## Problem
Once the line containing "output Hi,Gi,Pi;" is found, set down that line and each one after it exactly, through the end of the entries.

Design files in text formats:
────────────────────
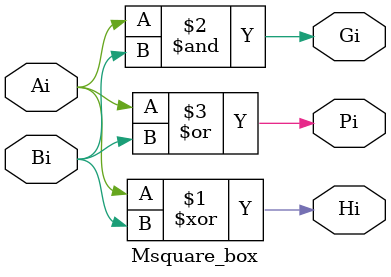
<source format=v>
module Msquare_box (Ai,Bi,Hi,Gi,Pi);
input Ai,Bi; 
output Hi,Gi,Pi;
xor m1 (Hi,Ai,Bi);
and m2 (Gi,Ai,Bi);
or m3 (Pi,Ai,Bi);
endmodule
</source>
────────────────────
## Result of the task
output Hi,Gi,Pi;
xor m1 (Hi,Ai,Bi);
and m2 (Gi,Ai,Bi);
or m3 (Pi,Ai,Bi);
endmodule
</source>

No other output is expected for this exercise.